With the stated goal of trying to eliminate illegal activity on the internet, specifically child pornography, the Eliminating Abusive and Rampant Neglect of Interactive Technologies (EARN IT) Act could deal a hard blow to social media platforms that permit users to upload, comment on and share content.
The proposal would establish a 15-member commission that develops best practices for providers of interactive computer services to prevent online child exploitation.
According to the 19-page draft bill,
“[In] addition to the primary set of best practices developed and submitted, the Commission may develop and submit alternative best practices that take into consideration the size, type of product, or business model of a provider of an interactive computer service.”
While the lawmakers stipulate that the scope of their inquiries is focused on protecting children and that the legislation should “consider the interest of providers of interactive computer services in providing customers with quality products, data security, and privacy,” internet watchdog Electronic Frontier Foundation (EFF) characterizes the bill as granting “sweeping powers” that could open the door to surveillance, stifle freedoms and systematize internet control by the US government.
Introduced by Senator Lindsey Graham, the bill would subject service providers to produce any documentary material deemed relevant by the Attorney General to facilitate an investigation, and to provide oral or written testimony.

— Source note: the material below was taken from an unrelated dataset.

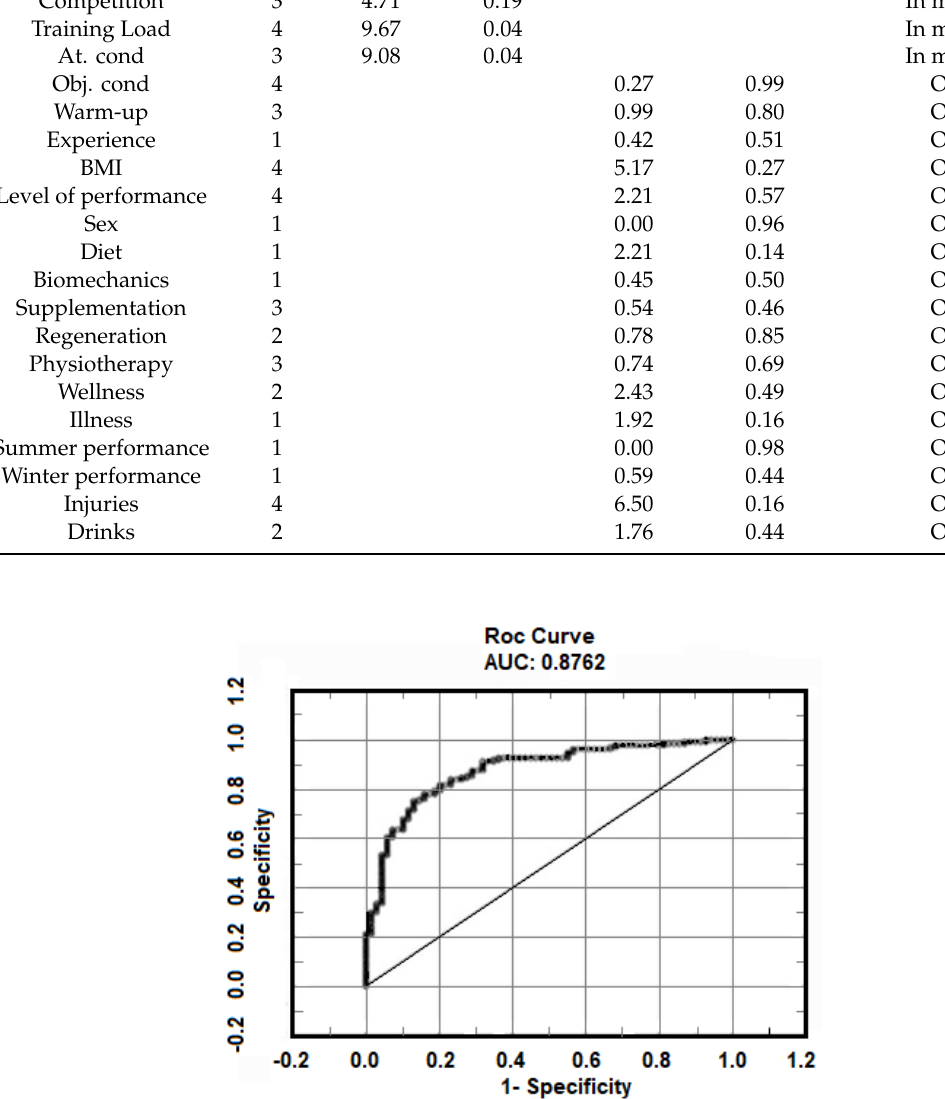
Table 3. The classification matrix for model M.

Critics claim the language in the bill could leave companies like Facebook or Telegram on the hook for damaging content, altering the internet as we know it.
“It opens the door for the government to require new measures to screen users’ speech and even backdoors to read your private communications—a stated goal of one of the bill’s authors…
EARN IT undermines Section 230, the most important law protecting free speech online. Section 230 enforces the common-sense principle that if you say something illegal online, you should be the one held responsible, not the website or platform where you said it (with some important exceptions).”
As US senators grapple with internet platforms, hoping to gain the cooperation of their big tech creators to monitor users and roll back privacy whenever necessary, leaders in the Bitcoin and blockchain industry are working on protocols to push back against the surveillance state and help users protect their rights.
These protocols would address everything from financial transactions to online speech, upholding long-held principles in the crypto space that governments and central authorities should have minimal interference with respect to finances and a number of freedoms.
Litecoin creator Charlie Lee just tweeted an update on efforts to implement privacy features and improve scalability on the world’s seventh-largest cryptocurrency by market cap. Advancements on the blockchain protocol MimbleWimble are designed to enable users to make their LTC transactions private and untraceable.
Meanwhile, blockchain developers have launched a new privacy network, dubbed Aztec, on Ethereum. According to CEO Thomas Walton-Pocock, users will be able to create “completely private custom assets from scratch.” The London-based team aims to deliver a “triptypch” of privacy – data privacy, user privacy and code privacy – by using a privacy algorithm known as zk-SNARKs to encrypt blockchain data.
Tron creator Justin Sun says an initiative dubbed “MPC Torch Project” will also utilize zk-SNARKS-based anonymity to “reshape the Internet.”
As reported in October, Cardano creator Charles Hoskinson says his company, IOHK, has been researching Electronic Coin Company’s zk-SNARK proofs, which enable Zcash to have transactions that retain verifiable validity while simultaneously remaining fully encrypted on the blockchain.
The list continues with new startups and emerging blockchains, along with several projects in the industry that have been working on fundamental and advanced privacy features for several years.
A lot of talk about privacy coins lately
Here's a list I found, hope it helps pic.twitter.com/8e2PSZ8SxY
— Crypto Boss (@LegendOfCrypto) December 27, 2017
“2020 is going to be the year of the SNARK for a lot of cryptocurrency projects, and it’s extremely exciting to see how powerful this is and what it can do.”